_THE PROBLEM_. Please output exactly the lines below, starting at the line that has "20,1,$1+$1,$8,$9,$2,$3,0*%" and ending at the line that has "select = 0; #1;", both included; leave out all pictures and include nothing else.

Data excerpts:
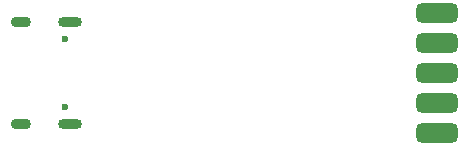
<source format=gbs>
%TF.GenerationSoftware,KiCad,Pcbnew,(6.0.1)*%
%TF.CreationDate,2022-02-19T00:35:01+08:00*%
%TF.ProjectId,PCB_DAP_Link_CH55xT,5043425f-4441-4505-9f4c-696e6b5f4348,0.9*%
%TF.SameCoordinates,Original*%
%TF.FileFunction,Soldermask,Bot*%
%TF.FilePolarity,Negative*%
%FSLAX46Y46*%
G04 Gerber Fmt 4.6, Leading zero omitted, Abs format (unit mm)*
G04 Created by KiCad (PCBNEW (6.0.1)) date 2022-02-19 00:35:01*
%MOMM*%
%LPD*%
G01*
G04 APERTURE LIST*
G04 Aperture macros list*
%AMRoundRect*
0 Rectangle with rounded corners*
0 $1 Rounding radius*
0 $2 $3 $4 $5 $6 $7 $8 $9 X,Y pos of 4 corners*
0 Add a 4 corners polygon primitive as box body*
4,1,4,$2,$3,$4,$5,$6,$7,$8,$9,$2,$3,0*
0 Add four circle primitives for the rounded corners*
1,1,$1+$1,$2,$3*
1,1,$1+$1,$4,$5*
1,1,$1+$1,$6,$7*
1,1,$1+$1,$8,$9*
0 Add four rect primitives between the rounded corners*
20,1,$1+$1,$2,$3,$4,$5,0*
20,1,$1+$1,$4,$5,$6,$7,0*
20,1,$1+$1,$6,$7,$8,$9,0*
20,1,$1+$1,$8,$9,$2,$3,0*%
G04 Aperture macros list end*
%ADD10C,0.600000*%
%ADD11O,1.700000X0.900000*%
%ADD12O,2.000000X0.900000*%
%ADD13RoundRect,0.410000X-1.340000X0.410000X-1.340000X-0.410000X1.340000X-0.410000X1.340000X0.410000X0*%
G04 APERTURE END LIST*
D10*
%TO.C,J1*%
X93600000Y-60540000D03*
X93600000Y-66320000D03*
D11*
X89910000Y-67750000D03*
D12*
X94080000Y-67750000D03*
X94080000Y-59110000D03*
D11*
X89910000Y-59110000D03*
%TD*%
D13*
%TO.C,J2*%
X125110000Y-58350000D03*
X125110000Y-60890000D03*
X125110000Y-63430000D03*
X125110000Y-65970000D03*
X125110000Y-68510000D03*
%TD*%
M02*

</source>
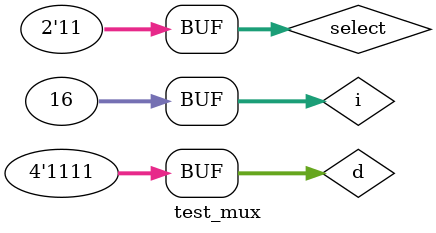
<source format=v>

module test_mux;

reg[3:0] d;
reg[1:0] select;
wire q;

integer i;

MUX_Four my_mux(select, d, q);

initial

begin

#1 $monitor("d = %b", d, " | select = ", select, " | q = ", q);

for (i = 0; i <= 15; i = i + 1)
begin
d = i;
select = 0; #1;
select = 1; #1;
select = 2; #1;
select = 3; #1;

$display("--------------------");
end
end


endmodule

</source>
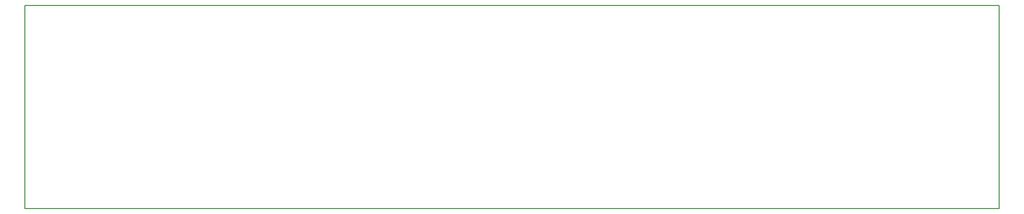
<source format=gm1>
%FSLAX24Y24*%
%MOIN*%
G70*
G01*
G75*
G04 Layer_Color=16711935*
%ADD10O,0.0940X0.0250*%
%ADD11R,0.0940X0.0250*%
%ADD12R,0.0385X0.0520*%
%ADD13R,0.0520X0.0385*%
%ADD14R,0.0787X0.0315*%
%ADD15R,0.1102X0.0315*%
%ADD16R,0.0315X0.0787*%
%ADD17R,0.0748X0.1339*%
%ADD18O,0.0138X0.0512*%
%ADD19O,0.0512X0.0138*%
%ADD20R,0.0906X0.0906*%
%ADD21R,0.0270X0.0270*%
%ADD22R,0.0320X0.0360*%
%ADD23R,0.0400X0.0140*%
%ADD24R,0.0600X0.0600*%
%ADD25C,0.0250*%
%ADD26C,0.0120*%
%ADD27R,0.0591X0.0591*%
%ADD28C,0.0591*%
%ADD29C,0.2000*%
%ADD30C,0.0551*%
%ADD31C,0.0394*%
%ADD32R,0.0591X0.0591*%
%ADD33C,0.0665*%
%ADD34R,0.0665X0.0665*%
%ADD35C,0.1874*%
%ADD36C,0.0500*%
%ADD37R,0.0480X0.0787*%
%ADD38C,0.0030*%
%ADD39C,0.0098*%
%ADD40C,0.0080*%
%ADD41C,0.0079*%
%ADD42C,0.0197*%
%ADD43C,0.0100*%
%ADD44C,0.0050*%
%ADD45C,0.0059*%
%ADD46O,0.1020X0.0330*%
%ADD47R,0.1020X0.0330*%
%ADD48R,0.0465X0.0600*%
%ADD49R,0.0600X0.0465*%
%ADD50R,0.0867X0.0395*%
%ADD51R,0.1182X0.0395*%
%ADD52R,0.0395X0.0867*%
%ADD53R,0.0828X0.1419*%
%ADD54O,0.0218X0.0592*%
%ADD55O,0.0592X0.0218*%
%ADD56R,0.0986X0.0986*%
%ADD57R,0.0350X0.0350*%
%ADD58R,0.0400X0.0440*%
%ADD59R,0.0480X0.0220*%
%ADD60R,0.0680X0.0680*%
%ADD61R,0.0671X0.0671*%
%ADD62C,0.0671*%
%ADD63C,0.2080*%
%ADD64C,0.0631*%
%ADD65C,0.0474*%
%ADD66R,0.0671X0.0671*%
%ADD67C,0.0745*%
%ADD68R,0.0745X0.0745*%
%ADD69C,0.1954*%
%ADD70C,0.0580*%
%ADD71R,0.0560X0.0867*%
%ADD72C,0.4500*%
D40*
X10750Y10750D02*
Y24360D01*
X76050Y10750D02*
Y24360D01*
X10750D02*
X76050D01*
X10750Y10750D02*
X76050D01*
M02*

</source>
--
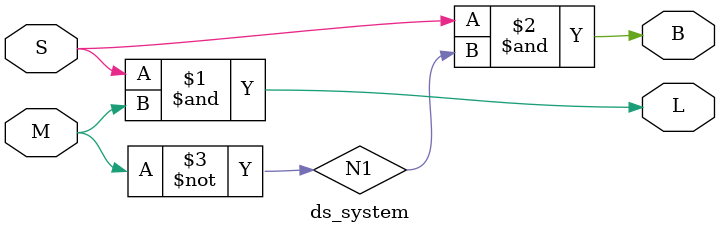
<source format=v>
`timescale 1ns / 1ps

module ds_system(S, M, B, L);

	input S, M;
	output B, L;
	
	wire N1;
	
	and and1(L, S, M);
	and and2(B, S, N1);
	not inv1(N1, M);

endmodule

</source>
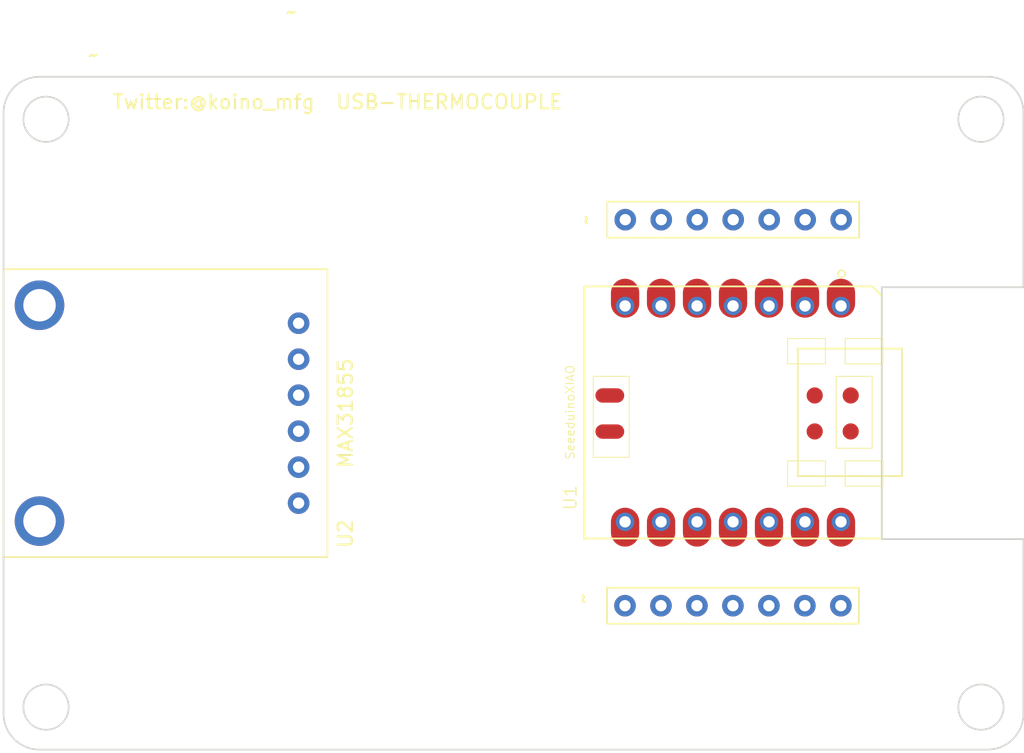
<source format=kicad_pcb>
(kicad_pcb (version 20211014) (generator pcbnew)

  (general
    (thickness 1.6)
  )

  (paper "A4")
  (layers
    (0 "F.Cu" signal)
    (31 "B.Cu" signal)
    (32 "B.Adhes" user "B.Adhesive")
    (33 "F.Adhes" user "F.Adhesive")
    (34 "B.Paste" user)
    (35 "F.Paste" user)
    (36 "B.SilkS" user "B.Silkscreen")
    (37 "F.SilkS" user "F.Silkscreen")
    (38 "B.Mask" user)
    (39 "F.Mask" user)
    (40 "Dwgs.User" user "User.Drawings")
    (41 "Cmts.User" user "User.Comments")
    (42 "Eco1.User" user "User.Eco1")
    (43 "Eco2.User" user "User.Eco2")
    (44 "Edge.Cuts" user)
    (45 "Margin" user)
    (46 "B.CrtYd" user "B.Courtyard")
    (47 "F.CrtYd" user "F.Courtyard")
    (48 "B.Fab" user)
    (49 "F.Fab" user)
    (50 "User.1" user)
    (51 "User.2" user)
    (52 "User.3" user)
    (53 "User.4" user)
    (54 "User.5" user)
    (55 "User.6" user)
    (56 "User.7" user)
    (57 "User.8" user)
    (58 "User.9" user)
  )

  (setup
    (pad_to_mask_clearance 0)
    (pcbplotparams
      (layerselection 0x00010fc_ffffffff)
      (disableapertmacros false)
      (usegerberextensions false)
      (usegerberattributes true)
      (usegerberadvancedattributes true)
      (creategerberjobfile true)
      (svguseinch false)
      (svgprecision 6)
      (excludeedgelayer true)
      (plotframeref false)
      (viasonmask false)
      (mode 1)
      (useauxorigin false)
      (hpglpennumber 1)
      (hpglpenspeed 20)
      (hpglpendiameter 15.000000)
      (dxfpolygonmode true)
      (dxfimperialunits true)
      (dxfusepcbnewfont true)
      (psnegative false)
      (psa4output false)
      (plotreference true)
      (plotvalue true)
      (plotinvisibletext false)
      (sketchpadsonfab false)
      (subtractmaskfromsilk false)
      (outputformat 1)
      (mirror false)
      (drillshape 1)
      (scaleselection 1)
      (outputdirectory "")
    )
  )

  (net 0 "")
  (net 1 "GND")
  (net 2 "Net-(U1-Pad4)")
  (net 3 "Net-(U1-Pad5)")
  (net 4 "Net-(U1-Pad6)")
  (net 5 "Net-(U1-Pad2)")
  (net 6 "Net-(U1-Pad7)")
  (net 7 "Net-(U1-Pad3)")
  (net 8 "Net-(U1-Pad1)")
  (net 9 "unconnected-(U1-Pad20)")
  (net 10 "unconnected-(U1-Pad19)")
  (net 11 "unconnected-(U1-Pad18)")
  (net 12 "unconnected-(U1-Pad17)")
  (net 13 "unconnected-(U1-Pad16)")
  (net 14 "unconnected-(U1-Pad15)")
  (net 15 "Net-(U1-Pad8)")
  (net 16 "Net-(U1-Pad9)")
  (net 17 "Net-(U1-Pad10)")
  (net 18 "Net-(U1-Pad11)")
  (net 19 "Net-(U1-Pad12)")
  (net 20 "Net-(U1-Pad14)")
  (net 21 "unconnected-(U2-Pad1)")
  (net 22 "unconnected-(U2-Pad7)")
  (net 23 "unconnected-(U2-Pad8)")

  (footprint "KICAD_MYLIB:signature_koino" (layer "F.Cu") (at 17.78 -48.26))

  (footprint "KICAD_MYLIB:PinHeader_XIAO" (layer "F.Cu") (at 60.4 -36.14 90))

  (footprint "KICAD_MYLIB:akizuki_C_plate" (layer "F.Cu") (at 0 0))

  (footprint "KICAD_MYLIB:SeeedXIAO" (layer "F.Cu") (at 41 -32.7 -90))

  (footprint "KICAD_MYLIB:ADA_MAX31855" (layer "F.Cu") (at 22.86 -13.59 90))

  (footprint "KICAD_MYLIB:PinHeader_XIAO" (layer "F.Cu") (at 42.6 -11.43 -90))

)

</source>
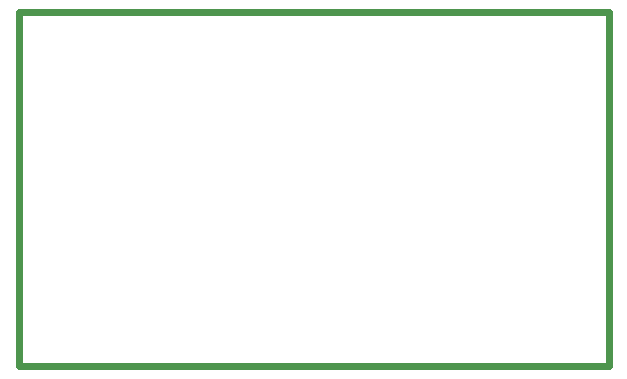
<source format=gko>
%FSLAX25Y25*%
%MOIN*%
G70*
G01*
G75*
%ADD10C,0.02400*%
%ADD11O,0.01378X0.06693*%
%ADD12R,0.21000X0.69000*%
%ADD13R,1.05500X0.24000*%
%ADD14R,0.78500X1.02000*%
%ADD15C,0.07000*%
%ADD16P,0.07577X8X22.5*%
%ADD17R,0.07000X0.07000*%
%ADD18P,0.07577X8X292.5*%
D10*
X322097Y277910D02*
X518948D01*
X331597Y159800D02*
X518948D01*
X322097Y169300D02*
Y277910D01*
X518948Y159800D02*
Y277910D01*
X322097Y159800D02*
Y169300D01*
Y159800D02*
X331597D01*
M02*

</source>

_SOLUTION FOR THIS TASK_.
20,1,$1+$1,$8,$9,$2,$3,0*%
G04 Aperture macros list end*
%ADD10C,0.600000*%
%ADD11O,1.700000X0.900000*%
%ADD12O,2.000000X0.900000*%
%ADD13RoundRect,0.410000X-1.340000X0.410000X-1.340000X-0.410000X1.340000X-0.410000X1.340000X0.410000X0*%
G04 APERTURE END LIST*
D10*
%TO.C,J1*%
X93600000Y-60540000D03*
X93600000Y-66320000D03*
D11*
X89910000Y-67750000D03*
D12*
X94080000Y-67750000D03*
X94080000Y-59110000D03*
D11*
X89910000Y-59110000D03*
%TD*%
D13*
%TO.C,J2*%
X125110000Y-58350000D03*
X125110000Y-60890000D03*
X125110000Y-63430000D03*
X125110000Y-65970000D03*
X125110000Y-68510000D03*
%TD*%
M02*

</source>
<source format=v>

module test_mux;

reg[3:0] d;
reg[1:0] select;
wire q;

integer i;

MUX_Four my_mux(select, d, q);

initial

begin

#1 $monitor("d = %b", d, " | select = ", select, " | q = ", q);

for (i = 0; i <= 15; i = i + 1)
begin
d = i;
select = 0; #1;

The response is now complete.